Collected data:
##########

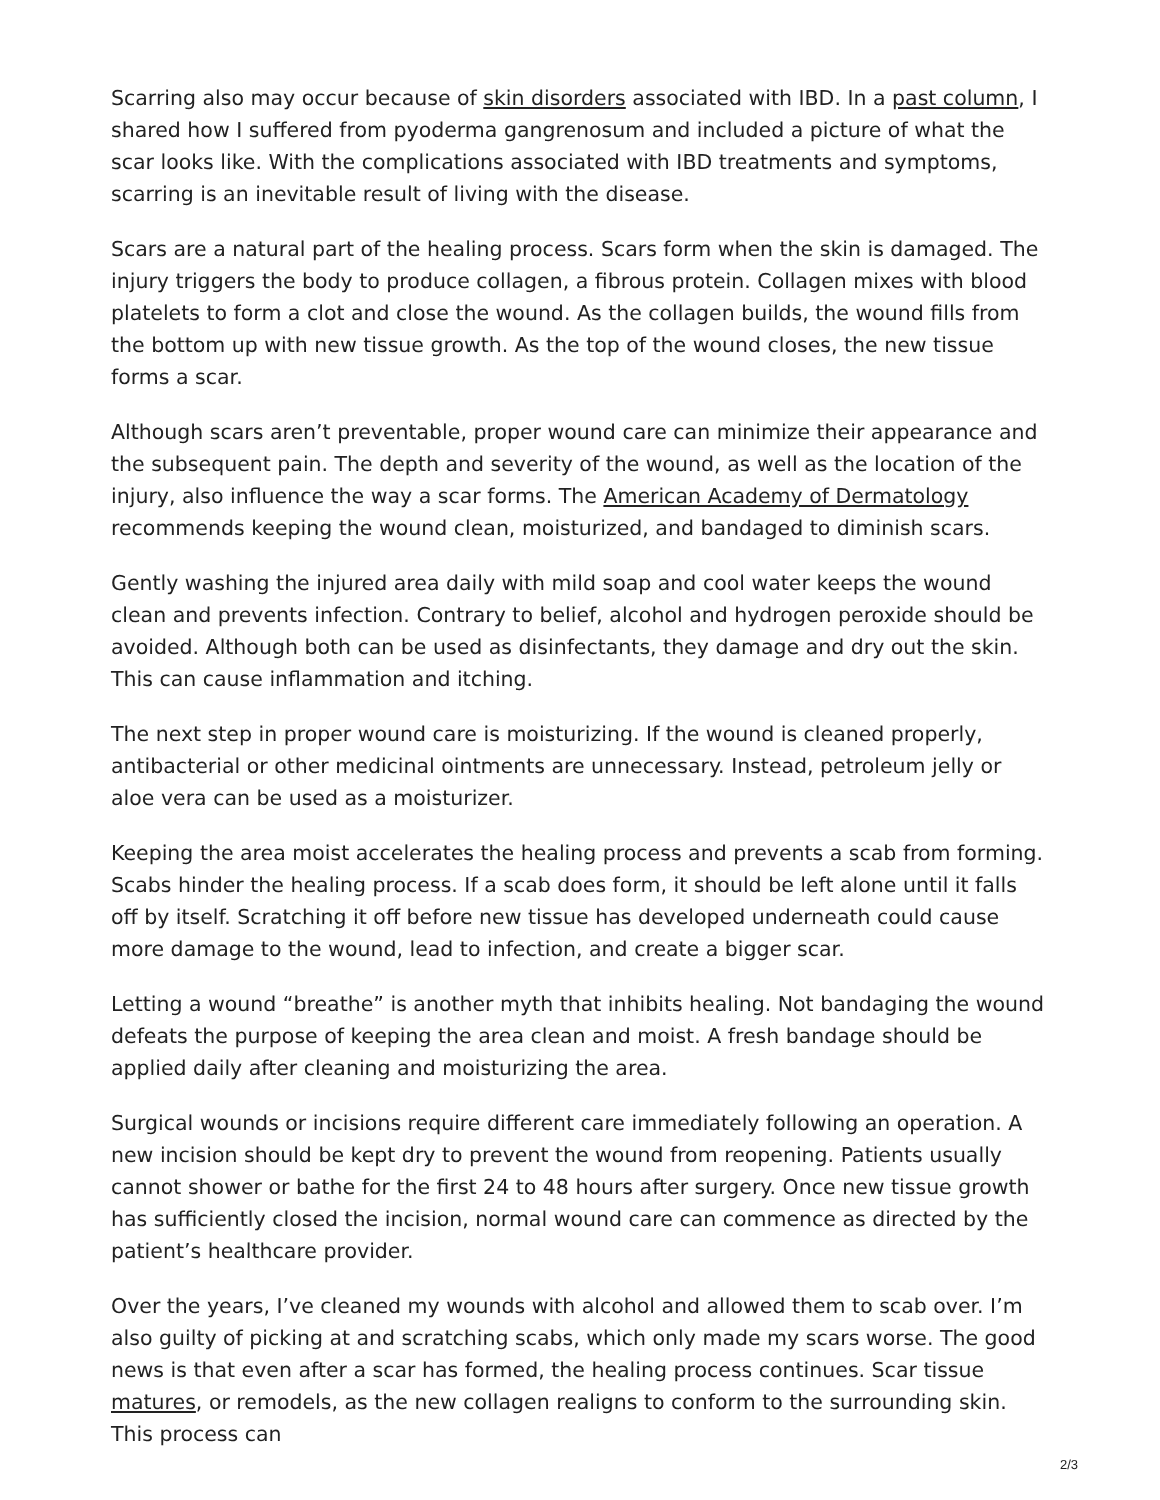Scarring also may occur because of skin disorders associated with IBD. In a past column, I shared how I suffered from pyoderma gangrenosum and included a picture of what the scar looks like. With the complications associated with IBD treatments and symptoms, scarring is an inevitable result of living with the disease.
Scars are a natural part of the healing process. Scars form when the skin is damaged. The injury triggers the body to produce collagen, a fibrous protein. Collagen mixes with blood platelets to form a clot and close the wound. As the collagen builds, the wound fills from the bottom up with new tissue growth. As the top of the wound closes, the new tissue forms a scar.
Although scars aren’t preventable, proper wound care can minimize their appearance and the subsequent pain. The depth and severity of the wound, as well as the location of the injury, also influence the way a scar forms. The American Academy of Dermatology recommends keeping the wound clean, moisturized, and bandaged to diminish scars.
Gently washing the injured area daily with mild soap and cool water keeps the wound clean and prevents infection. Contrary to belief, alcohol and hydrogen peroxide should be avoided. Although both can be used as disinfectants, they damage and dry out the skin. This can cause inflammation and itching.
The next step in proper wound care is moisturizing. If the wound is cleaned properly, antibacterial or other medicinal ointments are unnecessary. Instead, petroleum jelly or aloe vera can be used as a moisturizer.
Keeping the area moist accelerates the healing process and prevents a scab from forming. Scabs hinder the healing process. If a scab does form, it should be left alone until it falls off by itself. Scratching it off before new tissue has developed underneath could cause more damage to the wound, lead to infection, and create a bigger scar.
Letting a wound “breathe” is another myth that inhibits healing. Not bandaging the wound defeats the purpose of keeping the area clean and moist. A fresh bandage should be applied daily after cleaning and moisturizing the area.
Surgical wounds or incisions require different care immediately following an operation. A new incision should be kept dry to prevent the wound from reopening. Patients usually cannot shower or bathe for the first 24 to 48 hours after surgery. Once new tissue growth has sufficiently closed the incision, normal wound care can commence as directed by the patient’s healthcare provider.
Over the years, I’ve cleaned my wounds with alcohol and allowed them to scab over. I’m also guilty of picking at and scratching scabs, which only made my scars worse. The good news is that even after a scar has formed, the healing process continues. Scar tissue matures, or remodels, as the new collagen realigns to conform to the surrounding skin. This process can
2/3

##########

**Task statement**
With the line containing "Over the years, I’ve" as the first and the last line of the records as the final one, print exactly the lines in that span.

**Answer to the exercise**
Over the years, I’ve cleaned my wounds with alcohol and allowed them to scab over. I’m also guilty of picking at and scratching scabs, which only made my scars worse. The good news is that even after a scar has formed, the healing process continues. Scar tissue matures, or remodels, as the new collagen realigns to conform to the surrounding skin. This process can
2/3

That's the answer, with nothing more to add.